Mme Ahidjo est pratiquement sans pension et vit à Dakar avec deux de ses filles, trois petits-enfants et arrière-petits-enfants. Hormis les deux filles qui ont quitté le Cameroun pendant 35 à 36 ans, le reste de la famille dakaroise ne connaît son pays que par son nom et à la télévision.
Au niveau de «Justice Plus», nous avons entamé plusieurs démarches visant à déchiffrer le salaire de pension, qui est déjà un droit acquis.
Personnellement, j’ai été reçu par l’ancien chef d’état-major Belenga Epoto dans ses bureaux, et à moins de 3 heures de discussions, j’ai eu amplement le temps de lui remettre toutes les informations historiques et les documents pertinents. Après cela, le conseiller juridique du président de la république, M. Jean Vaumann, m’a ouvert ses portes dans son village non loin de Mvomica, et les discussions se sont très bien terminées. Le sultan, le roi de Bamun, a été très attentif à ma demande lorsqu’il m’a reçu dans le même processus et de manière très confiante lorsque je l’ai revu, et m’a assuré qu’il avait transmis au président Biya mes demandes, et m’a assuré que le président avait chargé le SGPR Ngo’o Ngo’o de régler cette brèche. Mais rien n’a été fait.

Le 30 novembre 2020 marque le 31e anniversaire de la mort du président Ahmadu Ahedjo. L’organisation non gouvernementale Justice Plus a-t-elle prévu de participer activement à cette célébration?

Nous sommes dans la perspective de célébrer le 31e anniversaire de la mort de notre premier président, Ahmadu Ahedjo. C’était censé être il y a quelques mois, mais avec l’arrivée du COVID-19, les choses ont basculé et nous pensons que le programme fonctionnera finalement dans ce délai qui sera novembre. Il y a des consultations en cours que nous ne pourrons pas divulguer

Comment devrait-il se dérouler et à qui s’attendre?

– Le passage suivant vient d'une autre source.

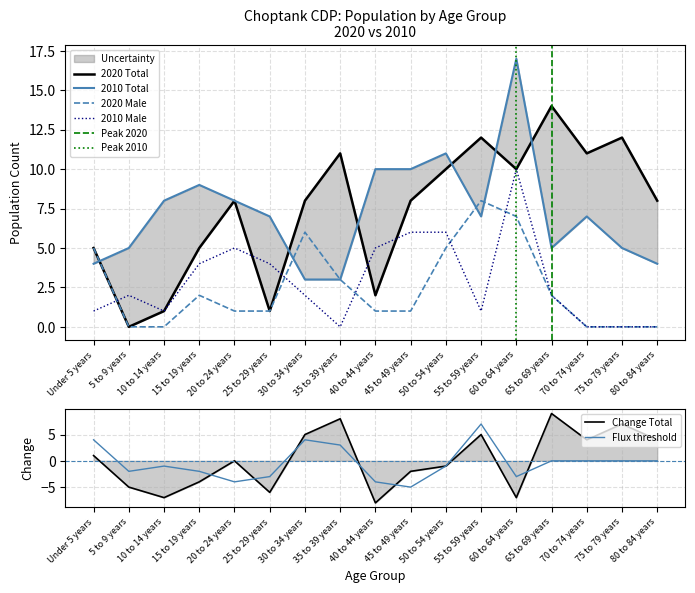

Which category has the highest value across all series?

60 to 64 years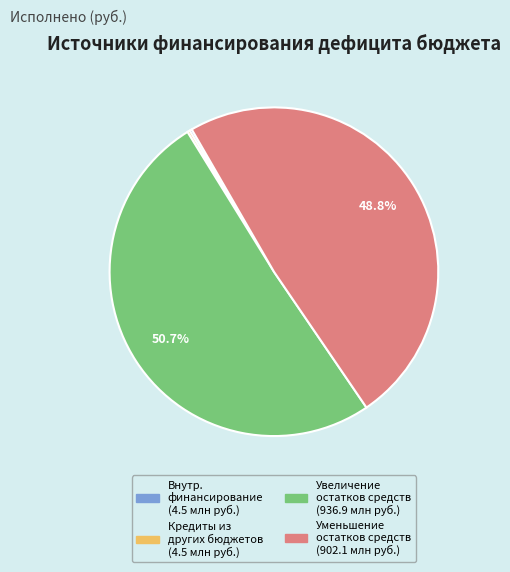

Is there any slice that represents more than half of the pie?

Yes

La célébration sera à l’image de notre président et nous y travaillons d’arrache-pied. Les Camerounais sont très prêts pour ce dossier et il y aura trois articulations:
1- Comité de pilotage international (CCI), que j’ai coordonné avec Me Kack Kack en tant que secrétaire permanent et Joseph Marie Elondo en charge de la liaison, Célestine Djamin et en charge des communications diplomatiques.
2- Coordination nationale dirigée par Cyril Sam Mpaka avec les antennes régionales et locales
3- Un comité de haut niveau dirigé par Francis Kua Mutome
Ce dispositif contribuera à la création d’un groupe de médiateurs qui s’entretiendront avec la famille Ahidjo à Dakar et le président Paul Biya.
Nous envisageons de confier cette médiation à des hommes de Dieu comme le cardinal Toumi et les imams.
Ils devront donc aller et venir pour nous sortir de ce triste problème.